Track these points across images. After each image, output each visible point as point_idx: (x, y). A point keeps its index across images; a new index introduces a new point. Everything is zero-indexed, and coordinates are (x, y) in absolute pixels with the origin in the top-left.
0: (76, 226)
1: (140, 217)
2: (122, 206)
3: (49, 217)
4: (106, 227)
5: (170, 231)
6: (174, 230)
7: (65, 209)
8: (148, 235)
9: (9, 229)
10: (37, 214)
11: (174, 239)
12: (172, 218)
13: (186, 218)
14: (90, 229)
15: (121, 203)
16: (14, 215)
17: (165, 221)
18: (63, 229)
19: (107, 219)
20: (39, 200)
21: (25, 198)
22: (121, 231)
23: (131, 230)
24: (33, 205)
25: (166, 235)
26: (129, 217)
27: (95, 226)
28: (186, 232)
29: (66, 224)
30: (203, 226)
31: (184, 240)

-=-=-=-=-

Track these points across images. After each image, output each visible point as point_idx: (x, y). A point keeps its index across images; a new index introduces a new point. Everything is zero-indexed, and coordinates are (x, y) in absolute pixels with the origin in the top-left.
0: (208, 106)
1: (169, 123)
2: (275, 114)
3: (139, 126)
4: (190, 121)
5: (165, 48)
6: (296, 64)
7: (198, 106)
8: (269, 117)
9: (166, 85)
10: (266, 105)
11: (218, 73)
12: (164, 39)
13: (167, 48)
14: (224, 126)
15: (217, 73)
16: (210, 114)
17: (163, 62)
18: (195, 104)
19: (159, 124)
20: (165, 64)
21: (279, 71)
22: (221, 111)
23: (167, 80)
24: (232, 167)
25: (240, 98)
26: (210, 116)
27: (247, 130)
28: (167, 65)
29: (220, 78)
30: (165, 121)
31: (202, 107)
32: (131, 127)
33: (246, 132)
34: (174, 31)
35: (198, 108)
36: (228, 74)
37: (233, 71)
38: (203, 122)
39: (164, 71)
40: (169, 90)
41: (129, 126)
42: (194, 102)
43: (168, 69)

-=-=-=-=-

**Instructions to follow**:
Could you set down, word for word, only the lines above from the line with "9: (9, 229)" to the line with "31: (184, 240)", including both?

**Expected output**:
9: (9, 229)
10: (37, 214)
11: (174, 239)
12: (172, 218)
13: (186, 218)
14: (90, 229)
15: (121, 203)
16: (14, 215)
17: (165, 221)
18: (63, 229)
19: (107, 219)
20: (39, 200)
21: (25, 198)
22: (121, 231)
23: (131, 230)
24: (33, 205)
25: (166, 235)
26: (129, 217)
27: (95, 226)
28: (186, 232)
29: (66, 224)
30: (203, 226)
31: (184, 240)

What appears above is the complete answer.